Doenças Emergentes, Vigilância Epidemiológica, Saúde Global, Equipe Multiprofissional, Saúde Pública

Resumo

A vigilância de doenças emergentes e reemergentes tem se consolidado como uma das principais estratégias para a proteção da saúde global diante de um cenário marcado por transformações ambientais, sociais e epidemiológicas. Este estudo teve como objetivo analisar os desafios relacionados à vigilância dessas doenças e discutir a importância da atuação multiprofissional na construção de respostas mais eficazes.
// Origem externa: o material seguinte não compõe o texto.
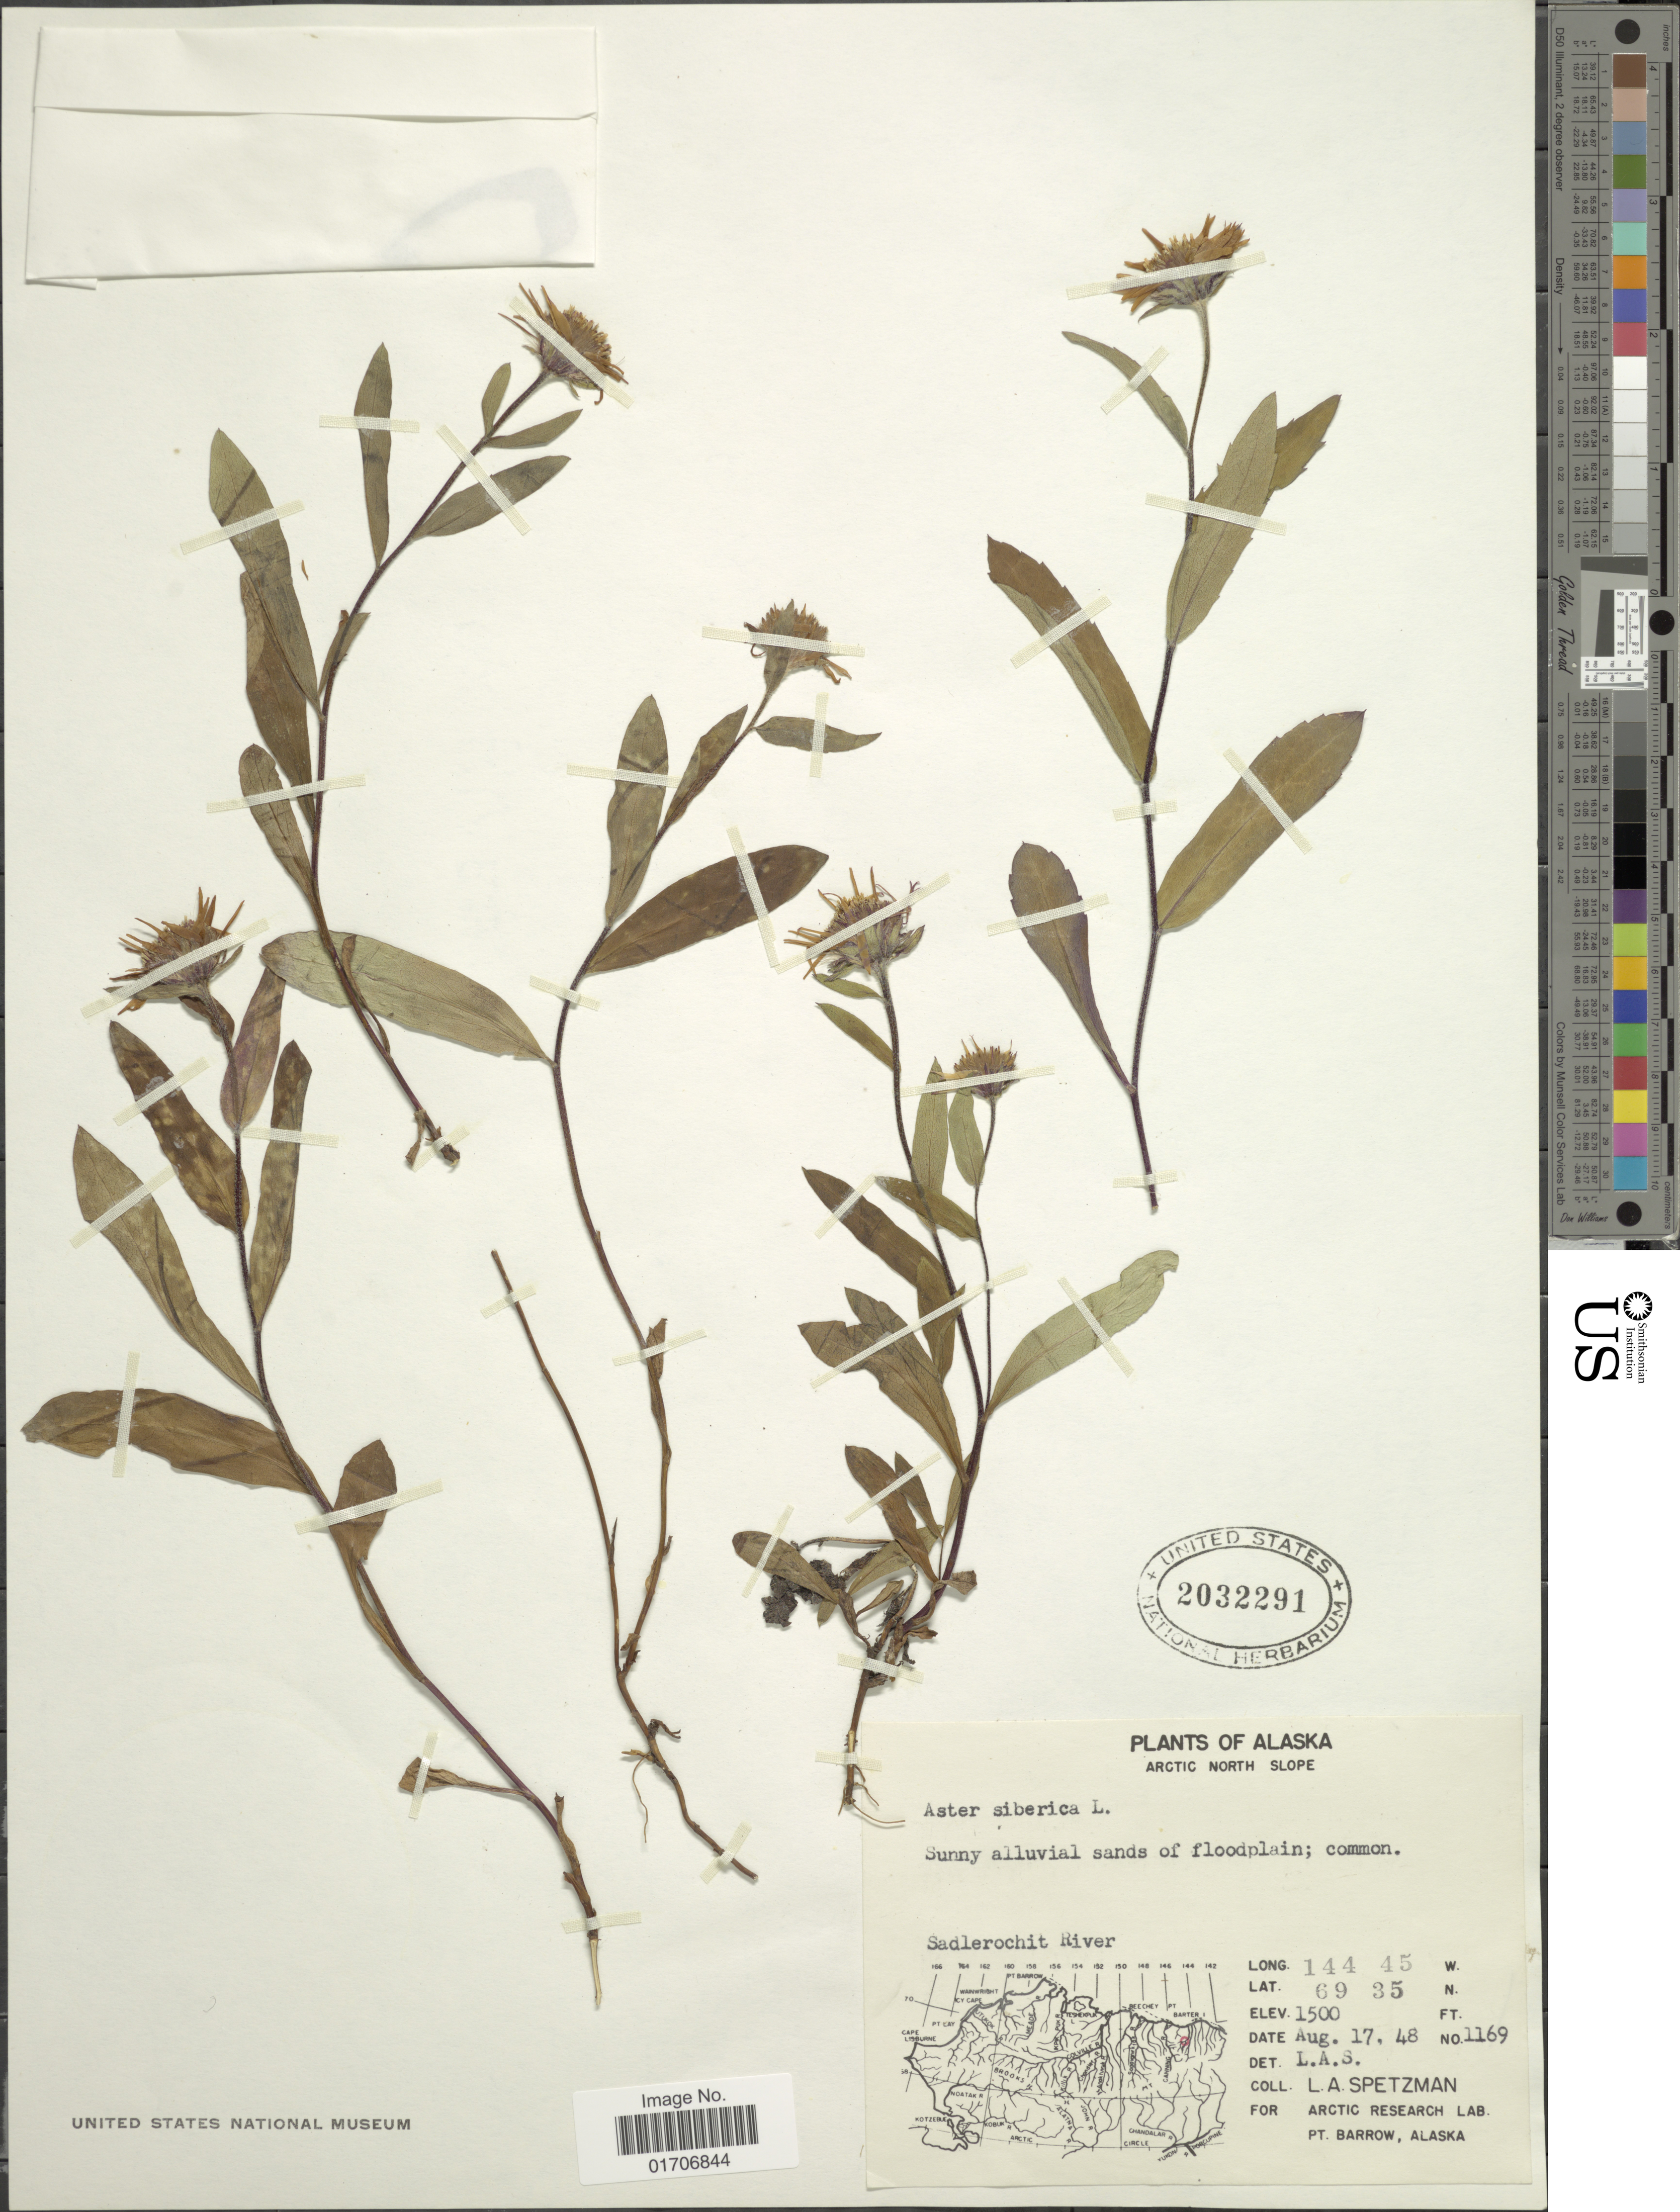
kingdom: Plantae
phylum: Tracheophyta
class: Magnoliopsida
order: Asterales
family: Asteraceae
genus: Eurybia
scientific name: Eurybia sibirica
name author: (L.) G.L. Nesom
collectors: L. Spetzman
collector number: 1169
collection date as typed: Transcribed d/m/y: 17/8/48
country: United States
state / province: Alaska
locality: Arctic North Slope. Sadlerochit River.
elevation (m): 457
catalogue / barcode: US 2032291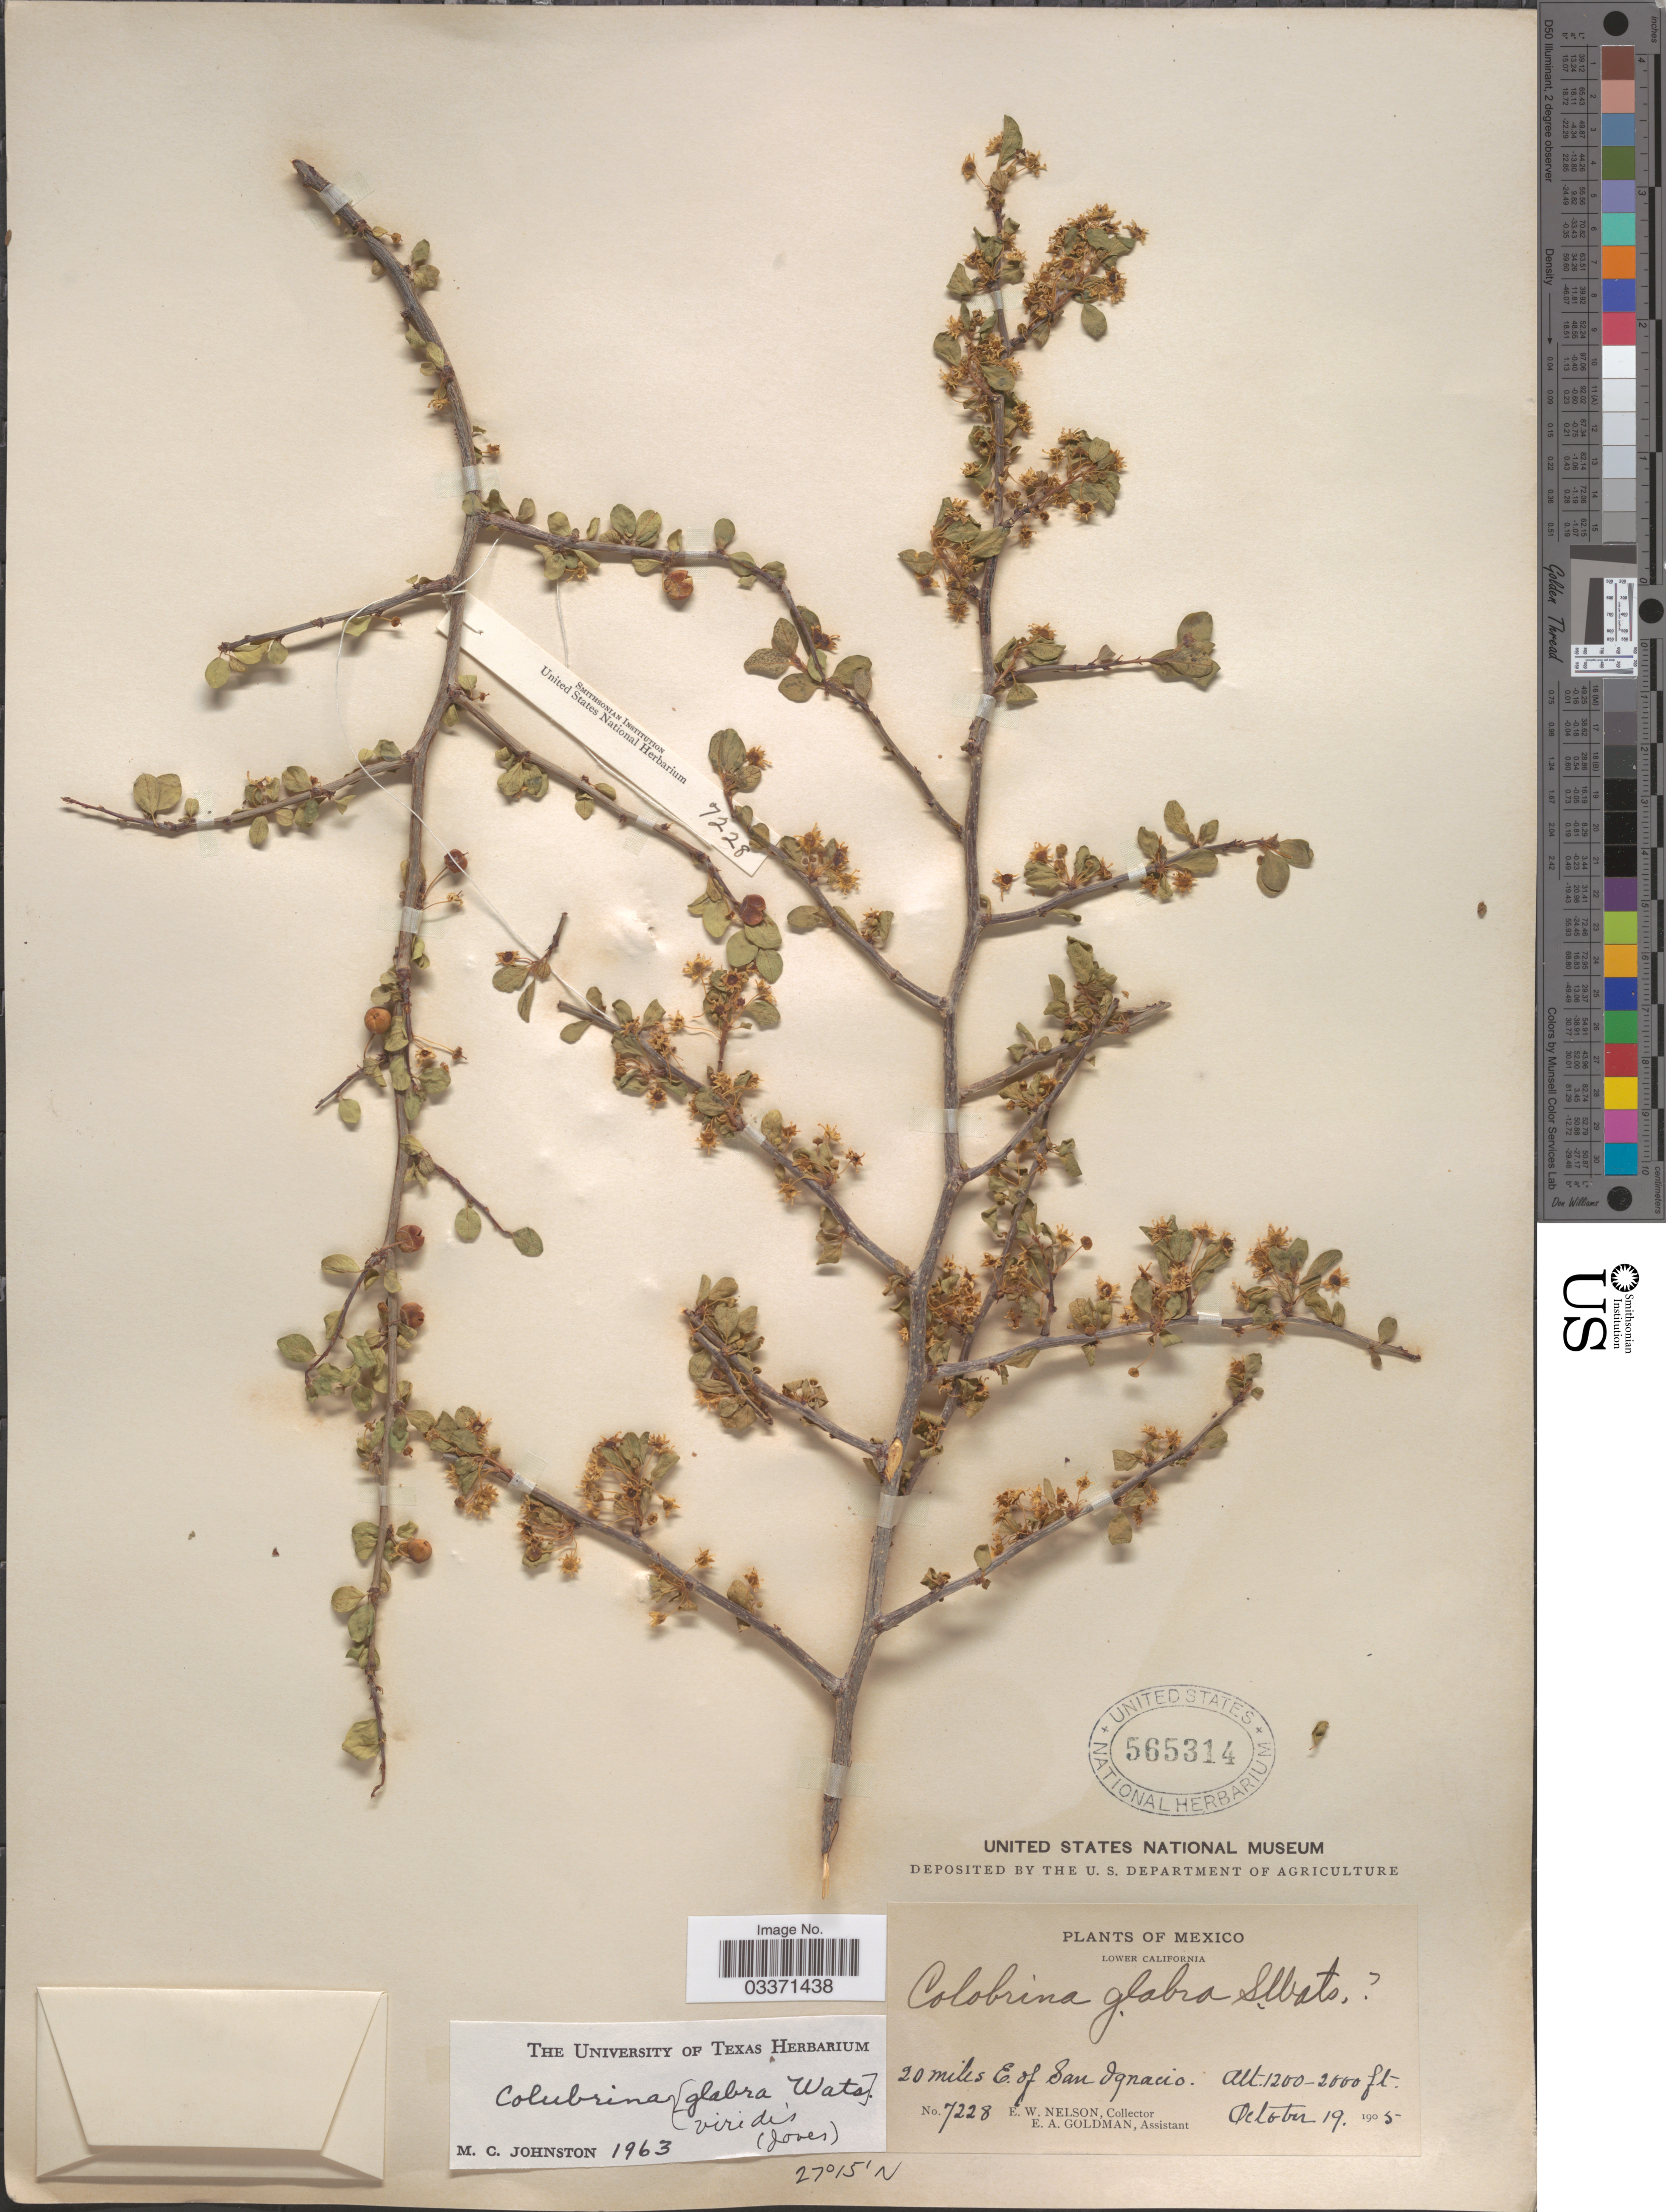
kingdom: Plantae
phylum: Tracheophyta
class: Magnoliopsida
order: Rosales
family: Rhamnaceae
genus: Colubrina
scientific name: Colubrina viridis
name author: (M.E. Jones) M.C. Johnst.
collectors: E. W. Nelson & E. A. Goldman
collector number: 7228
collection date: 1905-10-19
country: Mexico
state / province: Baja California Sur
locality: Lower California. 20 miles E. of San Ignacio.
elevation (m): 366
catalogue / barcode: US 565314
Trata-se de uma pesquisa de abordagem qualitativa, desenvolvida por meio de revisão integrativa da literatura, com base em evidências científicas recentes provenientes de bases de dados internacionais. Os resultados apontam que fatores como alterações ambientais, intensificação do contato entre humanos e animais, mobilidade populacional e fragilidades nos sistemas de saúde têm contribuído para o aumento de doenças emergentes e reemergentes. Observa-se também a crescente complexidade do perfil epidemiológico, com a presença simultânea de diferentes agentes infecciosos, além do avanço da resistência antimicrobiana. Nesse contexto, a vigilância epidemiológica enfrenta desafios relacionados à integração de dados, uso de tecnologias e desigualdades estruturais entre países. Destaca-se, ainda, o papel fundamental da equipe multiprofissional no reconhecimento precoce dos agravos, no manejo clínico e na implementação de estratégias de prevenção. Conclui-se que o fortalecimento da vigilância em saúde, aliado à integração entre diferentes áreas do conhecimento e à cooperação internacional, é essencial para enfrentar os desafios atuais e futuros, contribuindo para a segurança sanitária global.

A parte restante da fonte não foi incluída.